Exercise data below:

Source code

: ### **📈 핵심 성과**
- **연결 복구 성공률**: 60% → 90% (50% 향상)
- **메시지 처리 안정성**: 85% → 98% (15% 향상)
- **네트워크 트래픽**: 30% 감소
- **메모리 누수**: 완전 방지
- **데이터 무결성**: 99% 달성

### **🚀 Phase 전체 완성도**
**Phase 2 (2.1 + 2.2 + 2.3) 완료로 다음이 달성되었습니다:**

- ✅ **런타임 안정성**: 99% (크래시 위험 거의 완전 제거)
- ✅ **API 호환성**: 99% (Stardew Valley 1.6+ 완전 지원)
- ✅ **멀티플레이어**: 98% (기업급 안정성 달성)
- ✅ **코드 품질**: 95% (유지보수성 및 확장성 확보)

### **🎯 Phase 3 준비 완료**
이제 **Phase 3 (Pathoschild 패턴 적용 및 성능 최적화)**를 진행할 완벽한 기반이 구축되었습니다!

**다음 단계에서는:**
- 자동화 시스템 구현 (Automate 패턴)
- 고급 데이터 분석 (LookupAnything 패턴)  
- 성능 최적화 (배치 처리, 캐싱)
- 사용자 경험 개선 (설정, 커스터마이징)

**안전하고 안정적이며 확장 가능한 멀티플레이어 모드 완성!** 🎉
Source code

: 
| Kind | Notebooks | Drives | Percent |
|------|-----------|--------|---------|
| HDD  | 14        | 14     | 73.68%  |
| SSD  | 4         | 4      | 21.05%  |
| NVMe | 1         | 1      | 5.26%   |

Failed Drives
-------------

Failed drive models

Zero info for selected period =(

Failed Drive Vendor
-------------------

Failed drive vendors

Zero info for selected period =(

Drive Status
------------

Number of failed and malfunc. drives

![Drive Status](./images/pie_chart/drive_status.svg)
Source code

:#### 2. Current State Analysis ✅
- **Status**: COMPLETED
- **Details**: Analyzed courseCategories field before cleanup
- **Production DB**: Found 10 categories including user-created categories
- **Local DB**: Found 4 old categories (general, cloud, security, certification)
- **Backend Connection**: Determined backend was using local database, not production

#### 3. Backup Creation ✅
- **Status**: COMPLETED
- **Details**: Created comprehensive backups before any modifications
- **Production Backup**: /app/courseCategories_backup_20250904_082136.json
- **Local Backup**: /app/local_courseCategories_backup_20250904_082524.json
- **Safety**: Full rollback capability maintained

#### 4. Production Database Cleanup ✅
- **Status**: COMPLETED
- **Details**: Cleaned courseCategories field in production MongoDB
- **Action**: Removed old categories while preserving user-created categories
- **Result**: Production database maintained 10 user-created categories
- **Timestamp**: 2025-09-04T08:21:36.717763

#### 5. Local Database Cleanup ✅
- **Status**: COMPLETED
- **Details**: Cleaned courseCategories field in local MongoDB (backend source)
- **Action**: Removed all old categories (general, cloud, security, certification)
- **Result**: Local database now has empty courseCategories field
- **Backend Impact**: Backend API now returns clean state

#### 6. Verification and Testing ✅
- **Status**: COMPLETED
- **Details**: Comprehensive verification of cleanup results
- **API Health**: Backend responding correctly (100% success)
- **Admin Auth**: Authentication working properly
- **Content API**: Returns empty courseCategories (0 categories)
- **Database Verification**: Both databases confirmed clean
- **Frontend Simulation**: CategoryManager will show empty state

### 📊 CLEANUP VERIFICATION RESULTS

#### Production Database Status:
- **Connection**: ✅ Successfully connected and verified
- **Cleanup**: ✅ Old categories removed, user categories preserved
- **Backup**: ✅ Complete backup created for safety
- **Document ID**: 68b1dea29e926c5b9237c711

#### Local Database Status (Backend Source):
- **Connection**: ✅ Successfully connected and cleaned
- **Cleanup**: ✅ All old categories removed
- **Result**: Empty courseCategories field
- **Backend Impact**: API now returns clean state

End of Exercise data.

### Task prompt
Above are the records. Copy the lines beginning at the one that has "#### 5. Local Database Cleanup ✅" and ending with the one that has "- **Backend Impact**: Backend", unchanged.

### Written answer
#### 5. Local Database Cleanup ✅
- **Status**: COMPLETED
- **Details**: Cleaned courseCategories field in local MongoDB (backend source)
- **Action**: Removed all old categories (general, cloud, security, certification)
- **Result**: Local database now has empty courseCategories field
- **Backend Impact**: Backend API now returns clean state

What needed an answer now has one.